Selçuk Üniversitesi (SÜ) Mantarcılık Uygulama ve Araştırma Merkezi Müdürü Prof. Dr. Gıyasettin Kaşık, son günlerde sıklıkla görülmeye başlanan mantar zehirlenmelerine ilişkin, "Zehirli mantarların, yenen mantarların yanında oldukça az sayıda olmasına rağmen zehirlenme vakaları oldukça artmış durumda.
AYŞE ŞENSOY - Selçuk Üniversitesi (SÜ) Mantarcılık Uygulama ve Araştırma Merkezi Müdürü Prof. Dr. Gıyasettin Kaşık, son günlerde sıklıkla görülmeye başlanan mantar zehirlenmelerine ilişkin, "Zehirli mantarların, yenen mantarların yanında oldukça az sayıda olmasına rağmen zehirlenme vakaları oldukça artmış durumda. Bu da mantarların zehirli olup olmadığı konusunda doğru bilinen yanlışlardan kaynaklanmaktadır" dedi.
Kaşık, AA muhabirine yaptığı açıklamada, bahar aylarında yağışların ardından ormanlarda, çayırlarda ve dere kenarlarında "makrofungus" olarak bilinen mantarların görülmeye başlandığını söyledi.

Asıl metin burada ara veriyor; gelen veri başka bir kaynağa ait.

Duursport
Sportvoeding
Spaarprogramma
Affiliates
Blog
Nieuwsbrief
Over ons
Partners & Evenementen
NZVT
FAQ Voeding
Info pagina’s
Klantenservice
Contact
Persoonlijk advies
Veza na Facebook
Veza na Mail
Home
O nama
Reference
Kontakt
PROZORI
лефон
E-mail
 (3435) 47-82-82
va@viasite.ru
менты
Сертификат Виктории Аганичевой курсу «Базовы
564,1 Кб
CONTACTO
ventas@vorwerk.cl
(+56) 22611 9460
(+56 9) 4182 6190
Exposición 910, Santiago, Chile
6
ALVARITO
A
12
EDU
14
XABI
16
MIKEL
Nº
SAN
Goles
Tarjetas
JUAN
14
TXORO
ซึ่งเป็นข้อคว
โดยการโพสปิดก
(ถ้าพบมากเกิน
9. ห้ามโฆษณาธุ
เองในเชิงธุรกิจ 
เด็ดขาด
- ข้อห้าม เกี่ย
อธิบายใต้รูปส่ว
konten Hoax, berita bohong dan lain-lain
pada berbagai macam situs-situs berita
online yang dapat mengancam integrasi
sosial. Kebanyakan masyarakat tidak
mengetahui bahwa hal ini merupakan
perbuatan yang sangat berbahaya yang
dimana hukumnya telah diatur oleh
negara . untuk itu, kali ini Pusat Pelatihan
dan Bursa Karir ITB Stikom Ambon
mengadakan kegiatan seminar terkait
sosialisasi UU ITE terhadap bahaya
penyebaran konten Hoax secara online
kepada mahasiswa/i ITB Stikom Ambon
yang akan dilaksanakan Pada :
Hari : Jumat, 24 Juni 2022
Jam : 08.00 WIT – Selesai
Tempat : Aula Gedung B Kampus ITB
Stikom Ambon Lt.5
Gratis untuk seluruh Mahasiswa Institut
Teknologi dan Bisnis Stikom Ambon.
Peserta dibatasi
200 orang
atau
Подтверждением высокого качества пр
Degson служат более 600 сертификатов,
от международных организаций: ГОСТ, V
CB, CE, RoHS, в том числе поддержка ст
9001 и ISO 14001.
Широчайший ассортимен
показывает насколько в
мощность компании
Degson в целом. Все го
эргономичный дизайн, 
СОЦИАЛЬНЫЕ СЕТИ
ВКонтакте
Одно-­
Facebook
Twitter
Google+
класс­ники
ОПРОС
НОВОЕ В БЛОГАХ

Mantarların özellikle ormanlık bölgelerde yaşayanlar tarafından besin olarak kullanımının oldukça yaygın olduğunu belirten Kaşık, ancak bunların içinde hem yenilebilen hem de zehirli olan türler bulunduğuna işaret etti.
- "Zehirlenme vakaları oldukça artmış durumda"
Kaşık, mantarların tüketilmesinde dikkatli davranılması gerektiğinin altını çizerek, "Yenilebilen mantarlar ile onlara çok benzeyen zehirli olanların karıştırılması nedeniyle ciddi zehirlenme vakaları yaşanabiliyor. Her mantar zehirlenmesi ölümcül sonuçlar getirmez. Mantarın türüne bağlı olarak az veya çok süren zehirlenme belirtileri görülür. Bazı durumlarda bir müddet sonra iyileşme başlar" diye konuştu.
Kaşık, türü bilinmeyen veya tereddüt edilen mantarların kesinlikle toplanmaması gerektiğini vurguladı.
"Zehirli mantarların, yenen mantarların yanında oldukça az sayıda olmasına rağmen zehirlenme vakaları oldukça artmış durumda" diyen Kaşık, şöyle devam etti:
"Bu da mantarların zehirli olup olmadığı konusunda doğru bilinen yanlışlardan kaynaklanmaktadır. Halkımızın bu konuda birçok yanlış düşüncesi mevcuttur. 'Mantar pişirilirken içine gümüş kaşık veya yüzük sokulur, siyahlaşırsa zehirlidir', 'Mantarın yanında veya yakınında demir parçası varsa o mantar zehirlidir', 'Ağaç üzerindeki mantarlar yenir, zehirlisi yoktur', 'Zehirli mantarlar tuzlu ve sirkeli bol su ile yıkanırsa zehri kalmaz', 'Kurutulan mantarın zehri kalmaz', 'Mantar yoğurtla yenirse zehirlenme olmaz' gibi düşüncelerin hiçbir bilimsel yönü bulunmamaktadır."
Zehirlenme durumunda ne yapılmalı?
Kaşık, mantar zehirlenmesinde belirtilerin, yenen mantar türüne göre birkaç dakikadan birkaç saate kadar ortaya çıktığını belirtti.
Mantarın yenilmesinden 6 ile 40 saat sonra zehirlenme belirtileri görülmeye başlanmışsa, ölümcül bir zehirlenme olasılığının düşünülmesi gerektiğine dikkati çeken Kaşık, şunları kaydetti:
"İlk belirtiler; boyun ve ensede kaşınma veya yanma, baş dönmesi, uyuşukluk, mide bulantısı, kusma ve ishaldir. Mantar yemeğinden sonra rahatsızlık duymadan zehirlenme olmaz. Zehirlenme 15 dakika ile 2 saat içinde görülmüşse, ilk olarak hasta kusmaya yönlendirilmeli. Hastaya ılık ve tuzlu su içirilmesi, sürekli uyanık tutulması gerekir. Yüksek ateş olduğunda başın üzerine soğuk pansuman yapılmalı. Mantar yendikten 5-6 saat sonra rastlanan zehirlenme belirtileri hayati tehlike anlamındadır. Bu tür vakalarda tedavi için acilen hastaneye gidilmeli. Türünün tespiti için mantar artıkları önemli verilerdir. Bunun dışında mümkünse mantarın bulunduğu yere gidilerek, örnek toplanması gerekir."